Bernie went on as if Robert said nothing. “So what’s your racket, Robert?”
“I’m in manufacturing,” Robert said. “I own Smith Machining in Batavia. What about you, Bernie?”
“Kinda making a career shift at the moment,” Bernie said. “I’ve always been in sales… Hey, you wouldn’t need a salesman would you? I can sell sand to an Arab.”
“Actually,” Robert said. “We’re expanding in Asia. So what I really need is a guy who can sell tea to a Chinaman.” Robert walked away before Bernie had an opportunity to answer.
Three steps beyond Bernie was slightly overweight woman. She was sort of dancing. “Remember me?” she said.
Robert immediately remembered her. They had a hand full of classes together and she was at least partly responsible for his shyness. She was cruel and unkind. She flirted with him for several weeks and luridly asked him to ask her out. “Louder,” she said several times until nearly everyone in at the next table in the cafeteria could her and finally she said. “No way, you’re to loud. I like soft-spoken guys.”

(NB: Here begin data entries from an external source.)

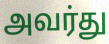
அவர்து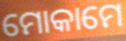
ମୋକାମେ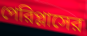
পেরিপ্লাসের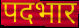
पदभारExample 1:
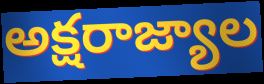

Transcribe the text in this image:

అక్షరాజ్యాల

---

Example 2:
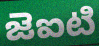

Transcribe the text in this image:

జెఐటి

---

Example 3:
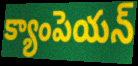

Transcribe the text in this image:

క్యాంపెయన్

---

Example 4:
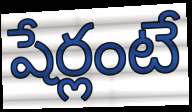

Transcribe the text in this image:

షేర్లంటే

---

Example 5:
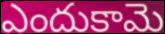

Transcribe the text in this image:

ఎందుకామెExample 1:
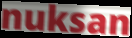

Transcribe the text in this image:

nuksan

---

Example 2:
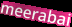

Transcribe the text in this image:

meerabai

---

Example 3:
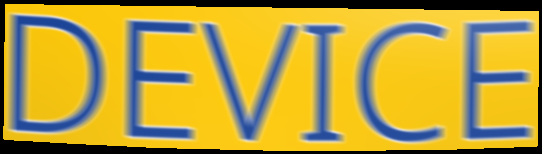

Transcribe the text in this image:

DEVICE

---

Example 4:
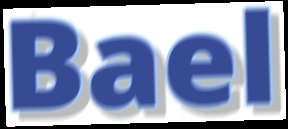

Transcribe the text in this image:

Bael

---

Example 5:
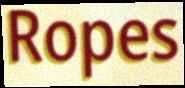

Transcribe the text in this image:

RopesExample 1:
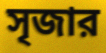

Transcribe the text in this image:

সৃজার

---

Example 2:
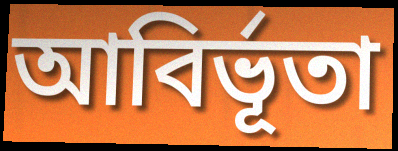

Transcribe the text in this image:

“Aren’t you Louie Templeton?” she said. “We won a dance contest together. Tina O’Conner, best dancer. Still got the moves.”

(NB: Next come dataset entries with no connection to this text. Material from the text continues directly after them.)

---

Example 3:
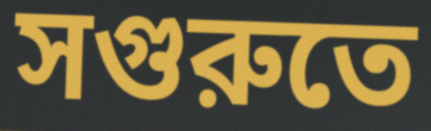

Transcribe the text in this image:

সগুরুতে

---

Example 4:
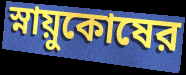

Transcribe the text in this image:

স্নায়ুকোষের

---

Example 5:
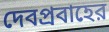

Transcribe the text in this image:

দেবপ্রবাহের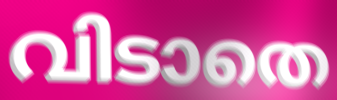
വിടാതെ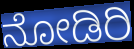
ನೋಡಿರಿ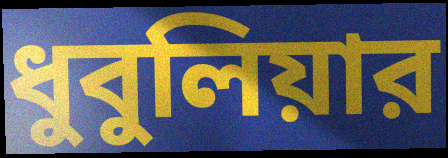
ধুবুলিয়ার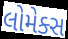
લોમેક્સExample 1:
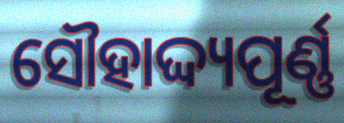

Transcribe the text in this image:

ସୌହାଦ୍ଦ୍ୟପୂର୍ଣ୍ଣ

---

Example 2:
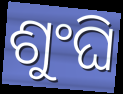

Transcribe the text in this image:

ଶୁଂଘି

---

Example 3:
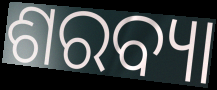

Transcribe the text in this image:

ଶରବ୍ୟା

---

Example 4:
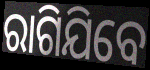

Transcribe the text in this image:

ରାଗିଯିବେ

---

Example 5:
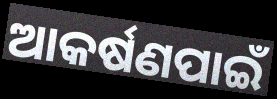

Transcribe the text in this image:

ଆକର୍ଷଣପାଇଁ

“Yes and there’s a lot more to move,” Robert said and darted to the balcony overlooking the city. He stood for a long time looking out over the lighted city and wondering why he ever came.
He turned back to all the laughter and gayety inside knowing that he never really quite belonged and suddenly there she was, Peggy Allen and with her an average looking guy. He and Robert could have been brothers. As if drawn by magnetism Peggy turned to the balcony. She smiled broadly and led the man with her onto the balcony.